PROBLEM STATEMENT:
Rewrite the material below, changing "scientific name" to "binomial name" wherever it appears and leaving every other word as it is.

----- DATA LISTING -----

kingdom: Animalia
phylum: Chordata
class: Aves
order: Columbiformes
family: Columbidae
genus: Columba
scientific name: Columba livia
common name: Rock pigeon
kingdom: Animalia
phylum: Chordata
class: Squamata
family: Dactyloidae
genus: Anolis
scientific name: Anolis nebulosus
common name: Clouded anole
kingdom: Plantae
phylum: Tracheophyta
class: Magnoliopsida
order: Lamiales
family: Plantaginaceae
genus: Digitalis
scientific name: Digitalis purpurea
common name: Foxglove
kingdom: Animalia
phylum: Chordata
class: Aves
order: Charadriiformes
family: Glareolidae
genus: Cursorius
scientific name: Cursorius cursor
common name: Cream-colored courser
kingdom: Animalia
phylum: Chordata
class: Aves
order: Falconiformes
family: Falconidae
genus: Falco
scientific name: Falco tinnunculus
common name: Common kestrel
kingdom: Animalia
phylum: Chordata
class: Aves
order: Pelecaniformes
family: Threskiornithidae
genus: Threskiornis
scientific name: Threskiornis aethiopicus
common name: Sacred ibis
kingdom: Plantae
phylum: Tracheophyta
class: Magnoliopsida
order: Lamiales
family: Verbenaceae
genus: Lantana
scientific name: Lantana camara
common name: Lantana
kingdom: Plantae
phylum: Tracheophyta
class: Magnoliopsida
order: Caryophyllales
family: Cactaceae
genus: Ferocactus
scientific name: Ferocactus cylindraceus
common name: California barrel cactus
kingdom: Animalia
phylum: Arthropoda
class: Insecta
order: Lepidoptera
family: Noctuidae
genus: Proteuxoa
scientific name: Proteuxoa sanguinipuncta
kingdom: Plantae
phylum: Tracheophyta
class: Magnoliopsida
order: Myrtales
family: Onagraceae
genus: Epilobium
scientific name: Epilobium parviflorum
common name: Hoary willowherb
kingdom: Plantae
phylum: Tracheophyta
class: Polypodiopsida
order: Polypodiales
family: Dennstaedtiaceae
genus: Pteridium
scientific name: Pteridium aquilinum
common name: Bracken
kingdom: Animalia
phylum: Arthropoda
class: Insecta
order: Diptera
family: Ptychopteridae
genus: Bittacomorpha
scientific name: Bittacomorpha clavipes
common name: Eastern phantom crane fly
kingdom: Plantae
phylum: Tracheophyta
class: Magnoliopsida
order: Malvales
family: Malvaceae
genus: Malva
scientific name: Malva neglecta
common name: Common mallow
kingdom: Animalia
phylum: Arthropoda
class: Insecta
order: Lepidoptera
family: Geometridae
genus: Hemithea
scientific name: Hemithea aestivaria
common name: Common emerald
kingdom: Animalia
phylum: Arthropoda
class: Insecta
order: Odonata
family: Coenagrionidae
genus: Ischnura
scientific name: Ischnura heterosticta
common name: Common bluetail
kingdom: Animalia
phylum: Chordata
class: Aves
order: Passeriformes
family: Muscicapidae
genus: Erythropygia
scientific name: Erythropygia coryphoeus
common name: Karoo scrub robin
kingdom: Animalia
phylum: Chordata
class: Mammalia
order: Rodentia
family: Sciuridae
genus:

-----

ANSWER TO THE EXERCISE:
kingdom: Animalia
phylum: Chordata
class: Aves
order: Columbiformes
family: Columbidae
genus: Columba
binomial name: Columba livia
common name: Rock pigeon
kingdom: Animalia
phylum: Chordata
class: Squamata
family: Dactyloidae
genus: Anolis
binomial name: Anolis nebulosus
common name: Clouded anole
kingdom: Plantae
phylum: Tracheophyta
class: Magnoliopsida
order: Lamiales
family: Plantaginaceae
genus: Digitalis
binomial name: Digitalis purpurea
common name: Foxglove
kingdom: Animalia
phylum: Chordata
class: Aves
order: Charadriiformes
family: Glareolidae
genus: Cursorius
binomial name: Cursorius cursor
common name: Cream-colored courser
kingdom: Animalia
phylum: Chordata
class: Aves
order: Falconiformes
family: Falconidae
genus: Falco
binomial name: Falco tinnunculus
common name: Common kestrel
kingdom: Animalia
phylum: Chordata
class: Aves
order: Pelecaniformes
family: Threskiornithidae
genus: Threskiornis
binomial name: Threskiornis aethiopicus
common name: Sacred ibis
kingdom: Plantae
phylum: Tracheophyta
class: Magnoliopsida
order: Lamiales
family: Verbenaceae
genus: Lantana
binomial name: Lantana camara
common name: Lantana
kingdom: Plantae
phylum: Tracheophyta
class: Magnoliopsida
order: Caryophyllales
family: Cactaceae
genus: Ferocactus
binomial name: Ferocactus cylindraceus
common name: California barrel cactus
kingdom: Animalia
phylum: Arthropoda
class: Insecta
order: Lepidoptera
family: Noctuidae
genus: Proteuxoa
binomial name: Proteuxoa sanguinipuncta
kingdom: Plantae
phylum: Tracheophyta
class: Magnoliopsida
order: Myrtales
family: Onagraceae
genus: Epilobium
binomial name: Epilobium parviflorum
common name: Hoary willowherb
kingdom: Plantae
phylum: Tracheophyta
class: Polypodiopsida
order: Polypodiales
family: Dennstaedtiaceae
genus: Pteridium
binomial name: Pteridium aquilinum
common name: Bracken
kingdom: Animalia
phylum: Arthropoda
class: Insecta
order: Diptera
family: Ptychopteridae
genus: Bittacomorpha
binomial name: Bittacomorpha clavipes
common name: Eastern phantom crane fly
kingdom: Plantae
phylum: Tracheophyta
class: Magnoliopsida
order: Malvales
family: Malvaceae
genus: Malva
binomial name: Malva neglecta
common name: Common mallow
kingdom: Animalia
phylum: Arthropoda
class: Insecta
order: Lepidoptera
family: Geometridae
genus: Hemithea
binomial name: Hemithea aestivaria
common name: Common emerald
kingdom: Animalia
phylum: Arthropoda
class: Insecta
order: Odonata
family: Coenagrionidae
genus: Ischnura
binomial name: Ischnura heterosticta
common name: Common bluetail
kingdom: Animalia
phylum: Chordata
class: Aves
order: Passeriformes
family: Muscicapidae
genus: Erythropygia
binomial name: Erythropygia coryphoeus
common name: Karoo scrub robin
kingdom: Animalia
phylum: Chordata
class: Mammalia
order: Rodentia
family: Sciuridae
genus:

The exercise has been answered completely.